PROBLEM STATEMENT -> Find the line with "[61,597,259,609] НазваниепроектасозданияЛРОС, ->". Repeat it and each line after it, exactly, down to the end of the records below.

LISTED RECORDS ->
[Start of Attachment]
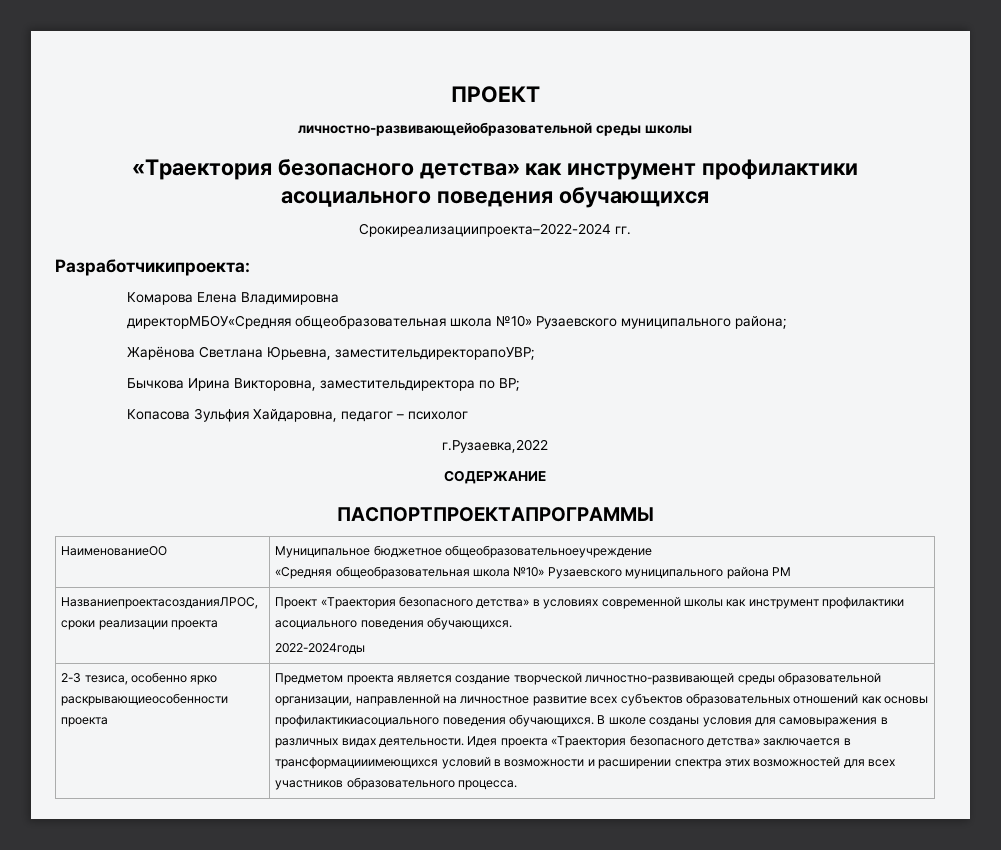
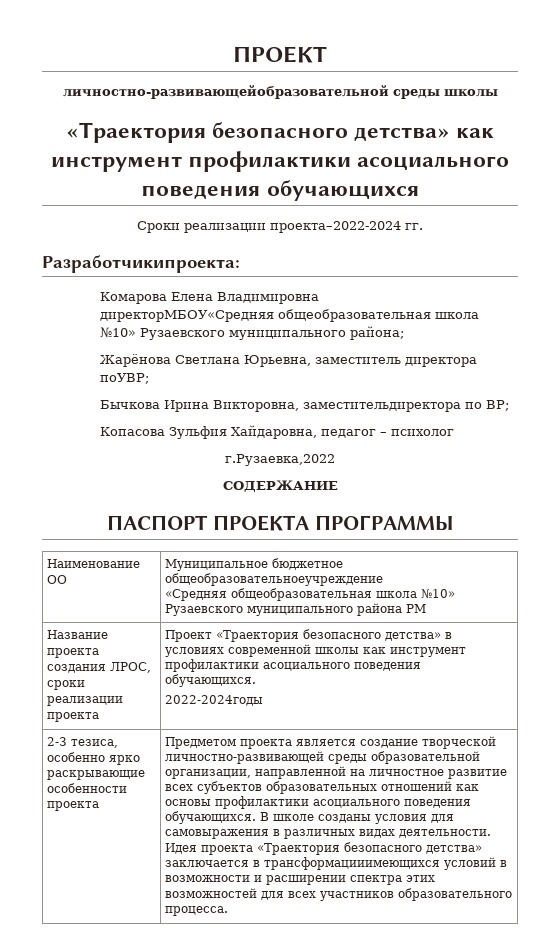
[359,223,611,237] Срокиреализациипроекта–2022-2024 -> [137,221,401,233] Сроки реализации проекта–2022-2024
[334,347,535,360] заместительдиректорапоУВР; -> [314,357,477,367] [99,373,149,384] заместитель директора поУВР;
[336,507,654,522] [61,546,168,556] ПАСПОРТПРОЕКТАПРОГРАММЫ // НаименованиеОО -> [107,515,453,531] [47,559,141,568] [47,575,68,584] ПАСПОРТ ПРОЕКТА ПРОГРАММЫ // Наименование ОО
[61,597,259,609] НазваниепроектасозданияЛРОС, -> [47,630,109,639] [47,648,100,658] [47,662,152,673] Название проекта создания ЛРОС,
[61,693,229,706] раскрывающиеособенности -> [47,770,146,780] [47,783,128,793] раскрывающие особенности
[275,715,440,727] профилактикиасоциального -> [215,796,401,809] профилактики асоциального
[End of Attachment]
EXERCISE SOLUTION ->
[61,597,259,609] НазваниепроектасозданияЛРОС, -> [47,630,109,639] [47,648,100,658] [47,662,152,673] Название проекта создания ЛРОС,
[61,693,229,706] раскрывающиеособенности -> [47,770,146,780] [47,783,128,793] раскрывающие особенности
[275,715,440,727] профилактикиасоциального -> [215,796,401,809] профилактики асоциального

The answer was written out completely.